# Required action
The answer is a stretch of the material below, returned exactly: the line containing "tilt_deg: -13.5", the line containing "vfov_deg: 40.9", and all lines between.

---------- Available records

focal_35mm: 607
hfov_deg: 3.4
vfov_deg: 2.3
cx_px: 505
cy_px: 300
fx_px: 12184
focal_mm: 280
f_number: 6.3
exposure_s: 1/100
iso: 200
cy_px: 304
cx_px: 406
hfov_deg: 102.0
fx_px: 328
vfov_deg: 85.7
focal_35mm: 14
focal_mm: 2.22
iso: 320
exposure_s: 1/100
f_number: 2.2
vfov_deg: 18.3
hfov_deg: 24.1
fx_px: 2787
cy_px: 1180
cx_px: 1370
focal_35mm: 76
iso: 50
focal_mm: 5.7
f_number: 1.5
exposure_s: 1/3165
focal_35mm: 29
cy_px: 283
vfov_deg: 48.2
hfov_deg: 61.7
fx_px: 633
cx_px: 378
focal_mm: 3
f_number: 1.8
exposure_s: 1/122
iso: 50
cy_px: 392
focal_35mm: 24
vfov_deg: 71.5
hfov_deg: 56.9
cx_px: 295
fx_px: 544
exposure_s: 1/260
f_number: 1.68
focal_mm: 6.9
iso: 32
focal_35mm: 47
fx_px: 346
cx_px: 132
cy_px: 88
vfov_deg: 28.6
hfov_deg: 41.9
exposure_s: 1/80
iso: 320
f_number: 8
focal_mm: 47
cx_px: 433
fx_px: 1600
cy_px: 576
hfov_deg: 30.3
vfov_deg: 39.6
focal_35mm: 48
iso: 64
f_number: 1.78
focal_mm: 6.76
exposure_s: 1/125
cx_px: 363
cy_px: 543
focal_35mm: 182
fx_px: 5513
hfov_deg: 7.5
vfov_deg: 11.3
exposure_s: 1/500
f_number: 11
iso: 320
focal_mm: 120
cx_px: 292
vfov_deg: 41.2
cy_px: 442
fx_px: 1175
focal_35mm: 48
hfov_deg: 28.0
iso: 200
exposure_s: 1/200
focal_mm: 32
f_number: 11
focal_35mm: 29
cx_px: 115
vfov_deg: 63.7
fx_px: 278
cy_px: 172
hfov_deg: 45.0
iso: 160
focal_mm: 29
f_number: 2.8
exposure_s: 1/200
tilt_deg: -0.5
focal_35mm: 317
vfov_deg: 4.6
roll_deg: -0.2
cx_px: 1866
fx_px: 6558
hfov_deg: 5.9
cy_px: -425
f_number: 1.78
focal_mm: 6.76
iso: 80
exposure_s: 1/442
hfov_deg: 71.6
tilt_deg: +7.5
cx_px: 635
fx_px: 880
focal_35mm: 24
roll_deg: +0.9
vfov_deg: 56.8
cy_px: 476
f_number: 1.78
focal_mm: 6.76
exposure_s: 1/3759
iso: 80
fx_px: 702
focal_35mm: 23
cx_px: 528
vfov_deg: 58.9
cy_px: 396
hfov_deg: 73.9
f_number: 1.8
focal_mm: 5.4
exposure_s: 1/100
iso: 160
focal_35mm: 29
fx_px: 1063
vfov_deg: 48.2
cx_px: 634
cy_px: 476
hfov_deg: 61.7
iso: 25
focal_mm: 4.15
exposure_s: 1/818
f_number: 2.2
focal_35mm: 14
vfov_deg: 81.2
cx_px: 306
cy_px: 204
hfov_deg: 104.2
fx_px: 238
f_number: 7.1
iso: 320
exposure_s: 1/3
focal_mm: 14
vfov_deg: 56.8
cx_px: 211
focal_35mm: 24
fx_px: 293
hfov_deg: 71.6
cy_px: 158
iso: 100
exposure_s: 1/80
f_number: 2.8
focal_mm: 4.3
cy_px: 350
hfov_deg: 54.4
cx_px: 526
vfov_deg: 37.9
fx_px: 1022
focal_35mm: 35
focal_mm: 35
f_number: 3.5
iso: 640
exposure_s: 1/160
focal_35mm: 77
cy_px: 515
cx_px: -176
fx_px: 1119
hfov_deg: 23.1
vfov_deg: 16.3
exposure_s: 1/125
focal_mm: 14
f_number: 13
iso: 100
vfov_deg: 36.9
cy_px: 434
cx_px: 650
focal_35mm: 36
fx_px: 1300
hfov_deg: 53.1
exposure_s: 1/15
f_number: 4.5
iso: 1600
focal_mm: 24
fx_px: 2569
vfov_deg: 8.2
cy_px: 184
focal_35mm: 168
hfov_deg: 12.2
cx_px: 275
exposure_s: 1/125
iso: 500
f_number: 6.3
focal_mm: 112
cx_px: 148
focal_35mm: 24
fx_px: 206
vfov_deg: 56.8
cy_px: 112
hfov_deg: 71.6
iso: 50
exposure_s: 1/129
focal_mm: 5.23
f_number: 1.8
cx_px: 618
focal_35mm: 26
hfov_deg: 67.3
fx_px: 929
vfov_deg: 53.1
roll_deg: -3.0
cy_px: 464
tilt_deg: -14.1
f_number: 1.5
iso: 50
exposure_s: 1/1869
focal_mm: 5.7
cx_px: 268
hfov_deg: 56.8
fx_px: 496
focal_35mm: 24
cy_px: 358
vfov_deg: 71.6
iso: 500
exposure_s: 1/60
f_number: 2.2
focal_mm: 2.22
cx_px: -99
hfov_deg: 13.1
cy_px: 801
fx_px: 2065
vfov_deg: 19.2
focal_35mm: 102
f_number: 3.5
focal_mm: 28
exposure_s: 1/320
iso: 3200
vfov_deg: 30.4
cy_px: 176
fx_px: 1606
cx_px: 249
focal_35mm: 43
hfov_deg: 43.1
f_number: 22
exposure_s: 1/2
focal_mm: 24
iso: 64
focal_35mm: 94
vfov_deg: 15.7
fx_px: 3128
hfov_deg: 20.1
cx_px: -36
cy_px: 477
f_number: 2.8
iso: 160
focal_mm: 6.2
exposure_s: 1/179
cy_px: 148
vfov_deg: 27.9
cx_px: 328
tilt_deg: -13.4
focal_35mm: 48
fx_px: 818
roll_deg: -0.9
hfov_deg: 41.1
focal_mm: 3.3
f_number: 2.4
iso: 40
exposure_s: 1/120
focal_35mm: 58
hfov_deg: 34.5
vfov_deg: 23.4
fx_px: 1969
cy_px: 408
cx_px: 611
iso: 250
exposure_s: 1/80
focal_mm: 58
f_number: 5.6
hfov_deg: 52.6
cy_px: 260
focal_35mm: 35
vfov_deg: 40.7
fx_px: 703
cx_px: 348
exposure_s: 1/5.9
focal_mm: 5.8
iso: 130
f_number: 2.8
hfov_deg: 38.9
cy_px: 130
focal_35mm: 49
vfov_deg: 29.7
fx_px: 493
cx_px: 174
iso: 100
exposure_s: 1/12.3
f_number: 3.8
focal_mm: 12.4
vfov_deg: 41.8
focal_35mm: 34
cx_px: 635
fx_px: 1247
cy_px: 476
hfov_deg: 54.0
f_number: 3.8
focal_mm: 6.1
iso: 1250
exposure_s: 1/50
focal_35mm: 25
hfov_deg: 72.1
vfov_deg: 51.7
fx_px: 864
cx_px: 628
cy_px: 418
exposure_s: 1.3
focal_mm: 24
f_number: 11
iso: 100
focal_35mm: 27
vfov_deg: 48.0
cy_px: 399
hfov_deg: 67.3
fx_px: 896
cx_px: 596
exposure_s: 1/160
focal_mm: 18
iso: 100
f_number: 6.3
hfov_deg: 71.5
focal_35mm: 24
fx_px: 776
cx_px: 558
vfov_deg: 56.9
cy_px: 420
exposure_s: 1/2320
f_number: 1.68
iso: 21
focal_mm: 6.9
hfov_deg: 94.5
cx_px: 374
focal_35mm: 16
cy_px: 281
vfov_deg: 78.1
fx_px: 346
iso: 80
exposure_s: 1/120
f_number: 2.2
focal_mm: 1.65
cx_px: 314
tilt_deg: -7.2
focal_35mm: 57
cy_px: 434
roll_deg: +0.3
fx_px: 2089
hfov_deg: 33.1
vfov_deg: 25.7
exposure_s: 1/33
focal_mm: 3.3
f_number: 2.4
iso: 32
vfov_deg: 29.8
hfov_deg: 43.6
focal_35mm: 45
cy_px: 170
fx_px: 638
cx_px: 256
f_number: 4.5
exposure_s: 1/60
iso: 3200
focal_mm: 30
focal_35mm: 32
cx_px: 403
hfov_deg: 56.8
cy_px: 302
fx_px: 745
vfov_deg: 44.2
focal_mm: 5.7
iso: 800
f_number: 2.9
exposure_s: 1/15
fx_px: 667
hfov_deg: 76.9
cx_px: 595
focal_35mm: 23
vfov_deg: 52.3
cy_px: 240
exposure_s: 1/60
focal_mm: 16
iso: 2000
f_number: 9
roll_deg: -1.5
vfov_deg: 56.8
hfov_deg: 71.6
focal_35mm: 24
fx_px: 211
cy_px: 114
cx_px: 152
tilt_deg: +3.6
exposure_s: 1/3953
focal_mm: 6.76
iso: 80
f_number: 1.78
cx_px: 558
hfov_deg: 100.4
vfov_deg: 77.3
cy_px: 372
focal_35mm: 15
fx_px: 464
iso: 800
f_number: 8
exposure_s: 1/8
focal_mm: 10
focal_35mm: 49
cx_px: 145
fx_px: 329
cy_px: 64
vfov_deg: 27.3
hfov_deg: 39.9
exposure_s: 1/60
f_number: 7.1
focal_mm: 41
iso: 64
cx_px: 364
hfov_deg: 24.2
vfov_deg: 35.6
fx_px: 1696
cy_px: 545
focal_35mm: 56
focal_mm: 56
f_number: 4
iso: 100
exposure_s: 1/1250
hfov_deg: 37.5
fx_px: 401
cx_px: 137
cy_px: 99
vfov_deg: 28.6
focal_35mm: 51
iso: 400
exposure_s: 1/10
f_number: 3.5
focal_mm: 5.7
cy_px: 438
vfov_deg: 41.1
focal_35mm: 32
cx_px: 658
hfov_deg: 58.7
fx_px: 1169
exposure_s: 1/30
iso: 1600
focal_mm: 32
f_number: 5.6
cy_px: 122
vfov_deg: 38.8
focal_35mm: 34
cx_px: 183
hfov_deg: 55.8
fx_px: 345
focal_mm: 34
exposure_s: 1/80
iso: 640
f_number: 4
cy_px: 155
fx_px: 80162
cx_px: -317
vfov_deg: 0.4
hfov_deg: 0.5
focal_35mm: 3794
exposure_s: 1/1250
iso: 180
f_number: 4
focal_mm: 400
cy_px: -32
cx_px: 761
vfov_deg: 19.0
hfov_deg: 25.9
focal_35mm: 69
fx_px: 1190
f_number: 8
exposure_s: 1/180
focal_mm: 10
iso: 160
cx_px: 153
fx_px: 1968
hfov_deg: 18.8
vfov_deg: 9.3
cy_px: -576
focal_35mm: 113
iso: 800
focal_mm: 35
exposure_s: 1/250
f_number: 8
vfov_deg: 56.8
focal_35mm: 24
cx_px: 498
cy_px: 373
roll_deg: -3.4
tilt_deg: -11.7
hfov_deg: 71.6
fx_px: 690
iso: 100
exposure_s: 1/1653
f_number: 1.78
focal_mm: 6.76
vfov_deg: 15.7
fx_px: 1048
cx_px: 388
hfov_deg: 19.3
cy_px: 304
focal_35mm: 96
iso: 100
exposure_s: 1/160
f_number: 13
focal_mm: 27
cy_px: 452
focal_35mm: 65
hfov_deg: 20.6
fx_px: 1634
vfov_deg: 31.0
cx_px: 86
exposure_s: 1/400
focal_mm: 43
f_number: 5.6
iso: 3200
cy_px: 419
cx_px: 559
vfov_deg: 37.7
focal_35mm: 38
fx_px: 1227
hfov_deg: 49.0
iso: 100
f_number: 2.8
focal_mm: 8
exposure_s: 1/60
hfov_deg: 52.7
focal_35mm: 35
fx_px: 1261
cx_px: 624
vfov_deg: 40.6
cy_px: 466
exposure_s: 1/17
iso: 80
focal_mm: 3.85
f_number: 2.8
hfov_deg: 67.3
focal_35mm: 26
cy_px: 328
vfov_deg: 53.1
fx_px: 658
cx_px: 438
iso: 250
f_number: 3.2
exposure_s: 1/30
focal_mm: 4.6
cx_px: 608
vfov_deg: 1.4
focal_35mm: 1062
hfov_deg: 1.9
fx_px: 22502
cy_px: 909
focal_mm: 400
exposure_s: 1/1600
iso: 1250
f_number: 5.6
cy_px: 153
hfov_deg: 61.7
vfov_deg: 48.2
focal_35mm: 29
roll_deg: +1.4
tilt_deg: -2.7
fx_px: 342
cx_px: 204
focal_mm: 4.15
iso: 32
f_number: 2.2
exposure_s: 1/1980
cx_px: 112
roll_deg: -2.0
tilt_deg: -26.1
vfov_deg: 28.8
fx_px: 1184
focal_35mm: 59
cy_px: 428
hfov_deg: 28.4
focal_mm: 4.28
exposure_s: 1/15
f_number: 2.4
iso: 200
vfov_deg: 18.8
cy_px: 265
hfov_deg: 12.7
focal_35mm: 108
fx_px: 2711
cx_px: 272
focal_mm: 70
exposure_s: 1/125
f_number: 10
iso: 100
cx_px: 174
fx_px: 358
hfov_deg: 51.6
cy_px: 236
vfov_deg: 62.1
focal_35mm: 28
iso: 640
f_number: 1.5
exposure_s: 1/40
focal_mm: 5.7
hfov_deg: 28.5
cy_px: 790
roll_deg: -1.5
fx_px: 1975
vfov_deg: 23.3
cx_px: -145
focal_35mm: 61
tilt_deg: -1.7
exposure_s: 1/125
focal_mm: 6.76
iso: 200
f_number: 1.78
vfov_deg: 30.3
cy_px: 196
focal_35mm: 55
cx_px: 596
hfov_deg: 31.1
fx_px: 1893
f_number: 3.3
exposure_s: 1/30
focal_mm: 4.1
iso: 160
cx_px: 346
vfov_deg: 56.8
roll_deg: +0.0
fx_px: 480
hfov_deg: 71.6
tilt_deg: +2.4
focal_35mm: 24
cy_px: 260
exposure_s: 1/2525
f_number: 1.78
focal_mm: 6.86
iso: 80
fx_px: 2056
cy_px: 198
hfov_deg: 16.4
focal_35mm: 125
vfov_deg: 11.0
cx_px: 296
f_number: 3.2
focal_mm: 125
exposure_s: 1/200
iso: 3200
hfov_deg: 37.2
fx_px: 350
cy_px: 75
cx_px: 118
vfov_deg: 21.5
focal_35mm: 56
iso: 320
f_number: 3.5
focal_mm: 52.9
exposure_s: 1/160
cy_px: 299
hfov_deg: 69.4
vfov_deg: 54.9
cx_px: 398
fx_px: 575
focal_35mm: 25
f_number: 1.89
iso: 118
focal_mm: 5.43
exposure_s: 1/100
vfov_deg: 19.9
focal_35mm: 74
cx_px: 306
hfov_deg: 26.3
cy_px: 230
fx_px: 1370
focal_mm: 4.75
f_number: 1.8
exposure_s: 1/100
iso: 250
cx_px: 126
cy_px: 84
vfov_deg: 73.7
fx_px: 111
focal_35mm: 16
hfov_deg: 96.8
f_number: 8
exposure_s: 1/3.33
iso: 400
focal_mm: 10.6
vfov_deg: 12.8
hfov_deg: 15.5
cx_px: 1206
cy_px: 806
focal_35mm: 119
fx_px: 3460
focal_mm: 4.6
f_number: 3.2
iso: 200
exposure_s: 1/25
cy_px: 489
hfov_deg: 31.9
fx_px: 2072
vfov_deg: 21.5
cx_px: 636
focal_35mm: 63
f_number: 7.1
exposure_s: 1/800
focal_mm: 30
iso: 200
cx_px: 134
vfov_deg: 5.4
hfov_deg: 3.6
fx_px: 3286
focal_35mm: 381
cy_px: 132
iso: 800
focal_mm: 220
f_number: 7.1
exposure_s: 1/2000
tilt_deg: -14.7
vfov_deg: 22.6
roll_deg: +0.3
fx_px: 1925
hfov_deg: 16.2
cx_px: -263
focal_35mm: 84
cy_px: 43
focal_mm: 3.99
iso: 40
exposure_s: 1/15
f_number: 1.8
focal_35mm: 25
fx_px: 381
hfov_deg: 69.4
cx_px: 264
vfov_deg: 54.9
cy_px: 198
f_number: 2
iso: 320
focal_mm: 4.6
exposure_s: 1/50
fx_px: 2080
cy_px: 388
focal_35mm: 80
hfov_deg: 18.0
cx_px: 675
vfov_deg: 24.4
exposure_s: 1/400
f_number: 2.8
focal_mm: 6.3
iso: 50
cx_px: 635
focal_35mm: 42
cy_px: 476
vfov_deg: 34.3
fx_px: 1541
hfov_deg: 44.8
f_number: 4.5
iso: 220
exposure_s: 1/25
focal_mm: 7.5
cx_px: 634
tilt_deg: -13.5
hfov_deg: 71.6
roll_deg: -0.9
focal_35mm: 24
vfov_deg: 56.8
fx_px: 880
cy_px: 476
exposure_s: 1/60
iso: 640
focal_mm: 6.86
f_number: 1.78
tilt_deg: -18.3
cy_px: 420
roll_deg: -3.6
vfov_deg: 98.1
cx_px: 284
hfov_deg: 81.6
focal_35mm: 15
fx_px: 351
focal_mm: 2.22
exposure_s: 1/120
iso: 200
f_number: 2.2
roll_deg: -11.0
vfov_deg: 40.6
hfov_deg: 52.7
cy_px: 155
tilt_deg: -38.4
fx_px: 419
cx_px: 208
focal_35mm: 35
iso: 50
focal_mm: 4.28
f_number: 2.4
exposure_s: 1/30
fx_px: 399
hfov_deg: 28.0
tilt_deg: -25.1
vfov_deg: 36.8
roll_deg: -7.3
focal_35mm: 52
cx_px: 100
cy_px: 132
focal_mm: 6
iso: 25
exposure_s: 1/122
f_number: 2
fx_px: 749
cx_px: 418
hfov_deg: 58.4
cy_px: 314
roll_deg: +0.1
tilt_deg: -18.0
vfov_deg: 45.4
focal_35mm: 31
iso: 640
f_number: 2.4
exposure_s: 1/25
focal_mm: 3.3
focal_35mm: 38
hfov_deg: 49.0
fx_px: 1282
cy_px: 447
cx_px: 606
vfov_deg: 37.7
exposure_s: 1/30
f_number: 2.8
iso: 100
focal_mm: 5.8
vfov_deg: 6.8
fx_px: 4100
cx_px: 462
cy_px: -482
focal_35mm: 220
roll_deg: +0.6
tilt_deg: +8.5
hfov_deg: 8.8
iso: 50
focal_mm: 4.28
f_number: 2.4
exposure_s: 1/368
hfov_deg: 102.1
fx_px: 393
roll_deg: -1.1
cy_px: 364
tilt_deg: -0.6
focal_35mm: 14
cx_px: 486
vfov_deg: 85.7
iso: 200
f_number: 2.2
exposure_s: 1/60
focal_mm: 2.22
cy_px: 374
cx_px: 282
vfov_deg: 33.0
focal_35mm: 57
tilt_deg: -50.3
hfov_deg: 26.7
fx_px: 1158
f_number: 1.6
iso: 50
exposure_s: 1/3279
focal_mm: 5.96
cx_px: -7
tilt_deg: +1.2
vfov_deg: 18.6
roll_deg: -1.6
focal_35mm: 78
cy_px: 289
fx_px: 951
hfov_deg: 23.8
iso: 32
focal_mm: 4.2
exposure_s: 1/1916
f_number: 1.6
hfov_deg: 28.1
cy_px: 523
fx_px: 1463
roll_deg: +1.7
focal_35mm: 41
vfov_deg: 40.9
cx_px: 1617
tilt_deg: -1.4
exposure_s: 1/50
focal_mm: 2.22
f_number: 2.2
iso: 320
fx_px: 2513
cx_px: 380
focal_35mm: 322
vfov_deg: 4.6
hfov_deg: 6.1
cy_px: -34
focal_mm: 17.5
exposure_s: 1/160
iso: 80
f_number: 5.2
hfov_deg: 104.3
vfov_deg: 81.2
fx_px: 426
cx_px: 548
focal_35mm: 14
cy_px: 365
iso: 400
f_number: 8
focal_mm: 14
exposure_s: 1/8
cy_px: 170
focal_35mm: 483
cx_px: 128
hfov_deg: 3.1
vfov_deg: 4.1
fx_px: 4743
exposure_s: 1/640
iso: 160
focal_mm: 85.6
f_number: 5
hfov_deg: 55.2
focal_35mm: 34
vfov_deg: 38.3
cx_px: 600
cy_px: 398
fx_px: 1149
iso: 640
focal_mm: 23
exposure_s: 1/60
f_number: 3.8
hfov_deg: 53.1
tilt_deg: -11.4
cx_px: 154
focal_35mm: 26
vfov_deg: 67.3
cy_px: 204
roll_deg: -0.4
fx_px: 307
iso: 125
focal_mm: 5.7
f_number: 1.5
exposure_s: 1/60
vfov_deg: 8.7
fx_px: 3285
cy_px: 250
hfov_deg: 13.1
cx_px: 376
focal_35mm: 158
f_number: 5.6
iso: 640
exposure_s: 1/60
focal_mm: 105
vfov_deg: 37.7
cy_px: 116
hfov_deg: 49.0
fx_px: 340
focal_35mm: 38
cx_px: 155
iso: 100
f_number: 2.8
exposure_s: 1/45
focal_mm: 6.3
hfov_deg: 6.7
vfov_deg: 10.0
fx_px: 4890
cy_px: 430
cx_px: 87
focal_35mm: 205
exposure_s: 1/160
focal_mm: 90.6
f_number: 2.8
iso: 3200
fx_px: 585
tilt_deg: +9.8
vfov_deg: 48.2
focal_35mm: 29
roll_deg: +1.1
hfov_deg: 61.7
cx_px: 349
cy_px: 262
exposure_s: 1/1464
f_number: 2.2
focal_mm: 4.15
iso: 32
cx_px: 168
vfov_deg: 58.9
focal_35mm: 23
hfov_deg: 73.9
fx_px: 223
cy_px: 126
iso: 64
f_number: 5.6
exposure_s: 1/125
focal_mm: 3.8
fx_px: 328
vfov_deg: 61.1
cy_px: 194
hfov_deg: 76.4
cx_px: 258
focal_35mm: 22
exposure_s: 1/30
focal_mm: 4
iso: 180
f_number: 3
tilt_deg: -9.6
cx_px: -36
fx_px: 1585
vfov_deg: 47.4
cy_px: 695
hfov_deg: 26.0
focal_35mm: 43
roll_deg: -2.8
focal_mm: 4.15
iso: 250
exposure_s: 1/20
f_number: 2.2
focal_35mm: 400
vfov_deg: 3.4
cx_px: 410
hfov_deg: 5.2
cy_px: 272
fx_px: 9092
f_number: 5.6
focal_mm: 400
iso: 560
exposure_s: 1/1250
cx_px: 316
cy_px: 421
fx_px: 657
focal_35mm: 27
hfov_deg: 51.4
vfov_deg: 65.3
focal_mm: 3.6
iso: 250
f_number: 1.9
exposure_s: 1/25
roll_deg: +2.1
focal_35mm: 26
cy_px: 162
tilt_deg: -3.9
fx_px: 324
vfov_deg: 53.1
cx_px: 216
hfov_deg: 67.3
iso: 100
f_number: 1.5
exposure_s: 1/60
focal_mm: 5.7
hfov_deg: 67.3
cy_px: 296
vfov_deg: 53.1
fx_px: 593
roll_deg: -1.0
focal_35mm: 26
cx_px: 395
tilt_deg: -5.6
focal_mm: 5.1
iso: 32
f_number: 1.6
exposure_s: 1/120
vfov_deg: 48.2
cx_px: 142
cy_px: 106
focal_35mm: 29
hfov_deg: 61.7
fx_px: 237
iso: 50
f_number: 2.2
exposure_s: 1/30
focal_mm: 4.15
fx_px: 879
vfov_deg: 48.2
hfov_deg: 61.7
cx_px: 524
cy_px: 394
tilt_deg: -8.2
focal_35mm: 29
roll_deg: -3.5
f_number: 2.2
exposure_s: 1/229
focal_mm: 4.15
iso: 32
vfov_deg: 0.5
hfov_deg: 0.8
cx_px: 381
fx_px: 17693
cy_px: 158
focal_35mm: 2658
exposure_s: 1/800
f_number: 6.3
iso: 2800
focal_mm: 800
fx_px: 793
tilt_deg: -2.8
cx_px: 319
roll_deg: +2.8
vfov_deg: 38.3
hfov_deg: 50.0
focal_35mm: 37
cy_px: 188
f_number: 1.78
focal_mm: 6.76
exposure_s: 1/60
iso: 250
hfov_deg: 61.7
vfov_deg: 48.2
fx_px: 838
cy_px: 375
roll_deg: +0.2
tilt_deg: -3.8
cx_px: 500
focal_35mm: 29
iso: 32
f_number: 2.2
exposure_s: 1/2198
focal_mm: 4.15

--------------------

# Exercise solution
tilt_deg: -13.5
hfov_deg: 71.6
roll_deg: -0.9
focal_35mm: 24
vfov_deg: 56.8
fx_px: 880
cy_px: 476
exposure_s: 1/60
iso: 640
focal_mm: 6.86
f_number: 1.78
tilt_deg: -18.3
cy_px: 420
roll_deg: -3.6
vfov_deg: 98.1
cx_px: 284
hfov_deg: 81.6
focal_35mm: 15
fx_px: 351
focal_mm: 2.22
exposure_s: 1/120
iso: 200
f_number: 2.2
roll_deg: -11.0
vfov_deg: 40.6
hfov_deg: 52.7
cy_px: 155
tilt_deg: -38.4
fx_px: 419
cx_px: 208
focal_35mm: 35
iso: 50
focal_mm: 4.28
f_number: 2.4
exposure_s: 1/30
fx_px: 399
hfov_deg: 28.0
tilt_deg: -25.1
vfov_deg: 36.8
roll_deg: -7.3
focal_35mm: 52
cx_px: 100
cy_px: 132
focal_mm: 6
iso: 25
exposure_s: 1/122
f_number: 2
fx_px: 749
cx_px: 418
hfov_deg: 58.4
cy_px: 314
roll_deg: +0.1
tilt_deg: -18.0
vfov_deg: 45.4
focal_35mm: 31
iso: 640
f_number: 2.4
exposure_s: 1/25
focal_mm: 3.3
focal_35mm: 38
hfov_deg: 49.0
fx_px: 1282
cy_px: 447
cx_px: 606
vfov_deg: 37.7
exposure_s: 1/30
f_number: 2.8
iso: 100
focal_mm: 5.8
vfov_deg: 6.8
fx_px: 4100
cx_px: 462
cy_px: -482
focal_35mm: 220
roll_deg: +0.6
tilt_deg: +8.5
hfov_deg: 8.8
iso: 50
focal_mm: 4.28
f_number: 2.4
exposure_s: 1/368
hfov_deg: 102.1
fx_px: 393
roll_deg: -1.1
cy_px: 364
tilt_deg: -0.6
focal_35mm: 14
cx_px: 486
vfov_deg: 85.7
iso: 200
f_number: 2.2
exposure_s: 1/60
focal_mm: 2.22
cy_px: 374
cx_px: 282
vfov_deg: 33.0
focal_35mm: 57
tilt_deg: -50.3
hfov_deg: 26.7
fx_px: 1158
f_number: 1.6
iso: 50
exposure_s: 1/3279
focal_mm: 5.96
cx_px: -7
tilt_deg: +1.2
vfov_deg: 18.6
roll_deg: -1.6
focal_35mm: 78
cy_px: 289
fx_px: 951
hfov_deg: 23.8
iso: 32
focal_mm: 4.2
exposure_s: 1/1916
f_number: 1.6
hfov_deg: 28.1
cy_px: 523
fx_px: 1463
roll_deg: +1.7
focal_35mm: 41
vfov_deg: 40.9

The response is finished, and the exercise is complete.